Scientists have developed a smart contact lens that monitors your health -- and could display information right before your very eyes.

Richard Trenholm Former Movie and TV Senior Editor
Richard Trenholm was CNET's film and TV editor, covering the big screen, small screen and streaming. A member of the Film Critic's Circle, he's covered technology and culture from London's tech scene to Europe's refugee camps to the Sundance film festival.
Expertise Films, TV, Movies, Television, Technology
Richard Trenholm
2 min read

Researchers have developed a smart contact lens that monitors your health -- and could display information right before your very eyes.

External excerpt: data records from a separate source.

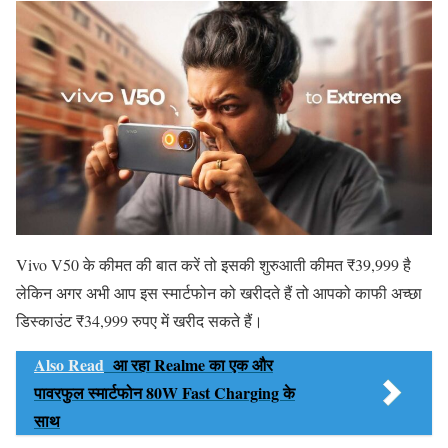
Vivo V50 के कीमत की बात करें तो इसकी शुरुआती कीमत ₹39,999 है
लेकिन अगर अभी आप इस स्मार्टफोन को खरीदते हैं तो आपको काफी अच्छा
डिस्काउंट ₹34,999 रुपए में खरीद सकते हैं।
Also Read
आ रहा Realme का एक और
पावरफुल स्मार्टफोन 80W Fast Charging के
साथ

Contact-lens scientist Babak Parviz at the University of Washington has developed a smart lens that measures the blood sugar levels of people with diabetes.

The lens checks glucose levels in tears. It's made of polyethylene terephthalate, the plastic that bottles are made of. The PET lens has teeny-tiny electrodes that zap a small current through tear fluid, and a microelectronic chip that sends the results to a wireless device in your pocket. The device also sends power wirelessly to the lens.

A prototype was developed in 2009. Since then, the team has also developed miniature red and blue LEDs that could be embedded in lenses to display colour images.

That means the lens could display information in an augmented-reality kind of way. We'd love a contact lens that displays directions or points you to the nearest cash point, pub or bus stop, so we wouldn't have to stare at our phones as we walk around. It would save us walking into lampposts all the time.

Lenses are just one use for miniature LEDs, which can also be implanted under your skin. Heck, by 2020, we'll all have Google implants in our brains.

The downside of the smart lens is that the circuitry can be seen in your eyes, so you look like a robot. Hang on, that's no downside!

Would you wear a contact lens that displayed information right in front of your eyes? What information would you display in your head-up display?